Ilmuwan di Universitas Cornell telah mengembangkan model pembelajaran mesin yang inovatif untuk mengidentifikasi biomarker kunci sindrom kelelahan kronis (ME/CFS) dalam darah. Studi yang diterbitkan pada 11 Agustus 2025, dalam jurnal *Proceedings of the National Academy of Sciences*, menganalisis RNA bebas sel dalam plasma darah untuk mendeteksi penanda biologis penyakit yang sulit didiagnosis ini.
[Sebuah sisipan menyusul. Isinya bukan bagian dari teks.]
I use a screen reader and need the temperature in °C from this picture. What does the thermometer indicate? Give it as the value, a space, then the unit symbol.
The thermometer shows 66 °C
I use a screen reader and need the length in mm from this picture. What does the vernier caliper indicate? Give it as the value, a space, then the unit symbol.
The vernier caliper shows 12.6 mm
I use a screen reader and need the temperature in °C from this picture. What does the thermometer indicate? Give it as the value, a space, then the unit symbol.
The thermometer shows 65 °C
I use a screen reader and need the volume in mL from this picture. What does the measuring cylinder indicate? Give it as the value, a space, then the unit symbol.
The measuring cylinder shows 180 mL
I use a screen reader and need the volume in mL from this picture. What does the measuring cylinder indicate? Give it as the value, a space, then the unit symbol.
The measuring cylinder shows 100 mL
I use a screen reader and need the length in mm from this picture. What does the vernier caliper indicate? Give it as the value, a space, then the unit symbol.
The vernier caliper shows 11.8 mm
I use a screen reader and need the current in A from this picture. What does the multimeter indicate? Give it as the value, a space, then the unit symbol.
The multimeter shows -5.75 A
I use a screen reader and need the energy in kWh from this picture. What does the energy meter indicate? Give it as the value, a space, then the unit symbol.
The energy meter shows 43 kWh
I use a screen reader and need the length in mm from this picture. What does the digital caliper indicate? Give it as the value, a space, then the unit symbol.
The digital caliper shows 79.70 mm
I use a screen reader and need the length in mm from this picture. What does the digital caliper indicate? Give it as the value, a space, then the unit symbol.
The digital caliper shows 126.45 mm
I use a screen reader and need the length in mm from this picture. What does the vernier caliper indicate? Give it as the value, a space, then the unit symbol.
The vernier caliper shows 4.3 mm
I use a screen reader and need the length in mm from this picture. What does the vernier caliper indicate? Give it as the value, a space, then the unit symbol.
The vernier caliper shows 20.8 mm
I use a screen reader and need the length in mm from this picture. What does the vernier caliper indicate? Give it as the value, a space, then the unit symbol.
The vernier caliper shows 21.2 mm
Pendekatan ini dipimpin oleh mahasiswa doktoral Anne Gardella, dengan penulis senior Iwijn De Vlaminck dan Maureen Hanson. Tim peneliti mengisolasi dan mengurutkan molekul RNA dari sampel darah pasien ME/CFS dan individu sehat. Mereka mengidentifikasi lebih dari 700 transkrip yang berbeda secara signifikan antara kedua kelompok. Algoritma pembelajaran mesin kemudian memproses data ini untuk mengungkapkan tanda-tanda disregulasi sistem kekebalan tubuh, disorganisasi matriks ekstraseluler, dan kelelahan sel T pada pasien ME/CFS. Analisis ini memetakan asal molekul RNA dengan menguraikan pola ekspresi gen berdasarkan gen penanda spesifik jenis sel yang diketahui, mengidentifikasi enam jenis sel yang menunjukkan perbedaan signifikan. Jenis sel yang paling meningkat pada pasien adalah sel dendritik plasmacytoid, yang menunjukkan respons kekebalan antivirus yang terlalu aktif atau berkepanjangan, serta perubahan pada monosit, trombosit, dan subset sel T lainnya. Model pengklasifikasi RNA bebas sel ini mencapai akurasi 77% dalam mendeteksi ME/CFS. Para peneliti berharap pendekatan ini dapat membantu memahami biologi kompleks di balik penyakit kronis lainnya dan membedakan ME/CFS dari kondisi seperti long COVID. Penelitian ini didukung oleh National Institutes of Health dan WE&ME Foundation.
Kemajuan ini menawarkan harapan untuk diagnosis yang lebih akurat dan membuka jalan untuk pemahaman yang lebih dalam tentang mekanisme penyakit yang kompleks, yang pada akhirnya dapat mengarah pada pengembangan perawatan yang lebih efektif untuk ME/CFS dan kondisi serupa.